Kazakhstan blocks Russian satellite launches: reports

MOSCOW - Agence France-Presse
Kazakhstan blocks Russian satellite launches: reports

REUTERS photo

Kazakhstan, which hosts Russia's Baikonur cosmodrome, is blocking three upcoming Russian satellite launches because of a dispute over the drop zone for rocket debris, reports said on Monday.

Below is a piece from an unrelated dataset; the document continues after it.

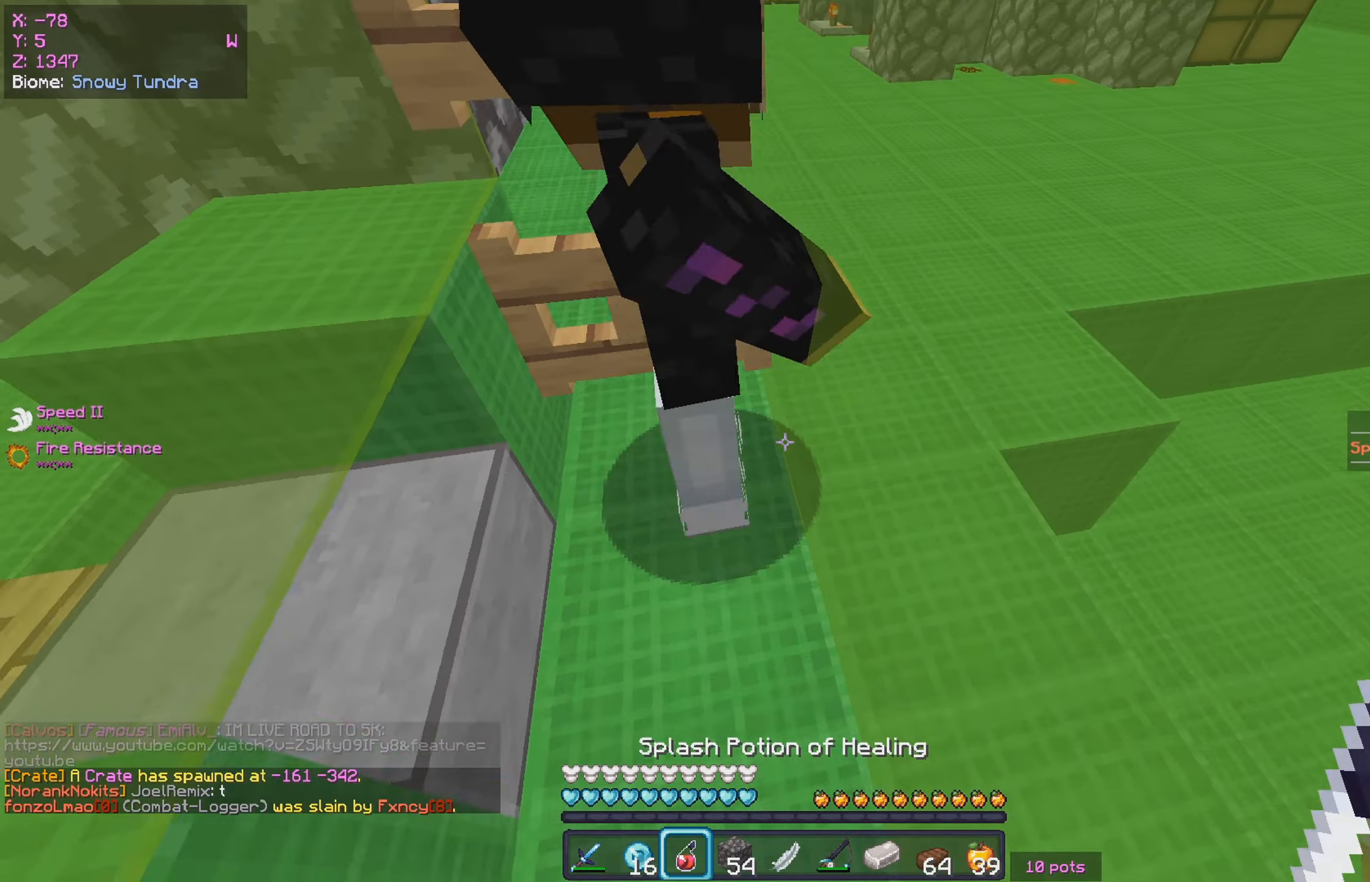
{"keys": ["s"], "mouse": [], "events": [[216, "mouse_right", "down"], [233, "w", "up"], [333, "s", "down"], [383, "mouse_right", "up"]]}
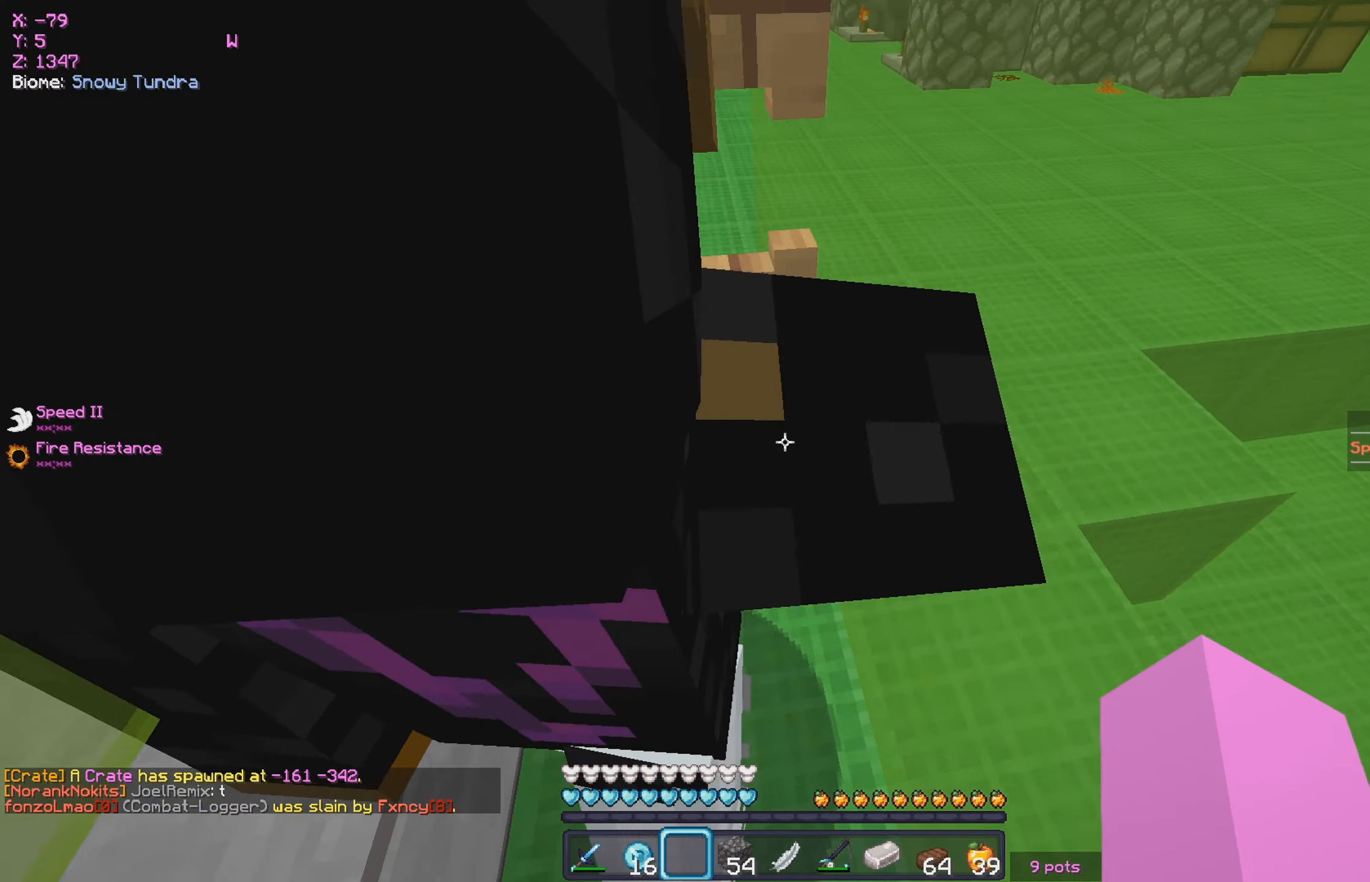
{"keys": ["d"], "mouse": [], "events": [[166, "s", "up"], [333, "mouse_right", "down"], [433, "d", "down"], [466, "mouse_right", "up"]]}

The first stages of the Soyuz rockets that were scheduled to launch a total of seven satellites were due to fall down over a region of north Kazakhstan that is only occasionally used as a drop zone for debris.
 
Kazakhstan argues that in order for the zone to be used the two sides must sign an additional agreement to the leasing accord it has with Russia, the Kommersant daily and Interfax news agency reported.
 
"Due to this we are simply unable to carry out not just our own but international obligations," a source in the Russian space agency Roscosmos told Kommersant.
 
The launches that are set to be shelved or already postponed are the launch of European meterorological satellite MetOp-B that had been due May 23, the launch of Belarussian, Canadian, German and two Russian satellites on June 7 and the launch of Russian satellite Resurs-P in August.
 
It is not clear how and when the seven satellites will now be launched.
 
There is no suggestion however that the dispute will affect manned launches from Baikonur which also use a Soyuz rocket but whose debris usually falls in a different zone.
 
Kommersant said one possible reason for the dispute is Russia's building of a new cosmodrome Vostochny in its own Far East territory which when completed will provide an alternative launch site to Baikonur.
 
It said Kazakhstan fears that the new cosmodrome will encourage Russia to break the lease agreement on Baikonur, which is due to last until 2050 and sees Moscow pay Astana almost $115 million in rent annually.
 
Baikonur was the historic Soviet cosmodrome from where Yuri Gagarin made the first manned space flight in 1961. Moscow kept control of the facility under an agreement with Kazakhstan after the collapse of the USSR.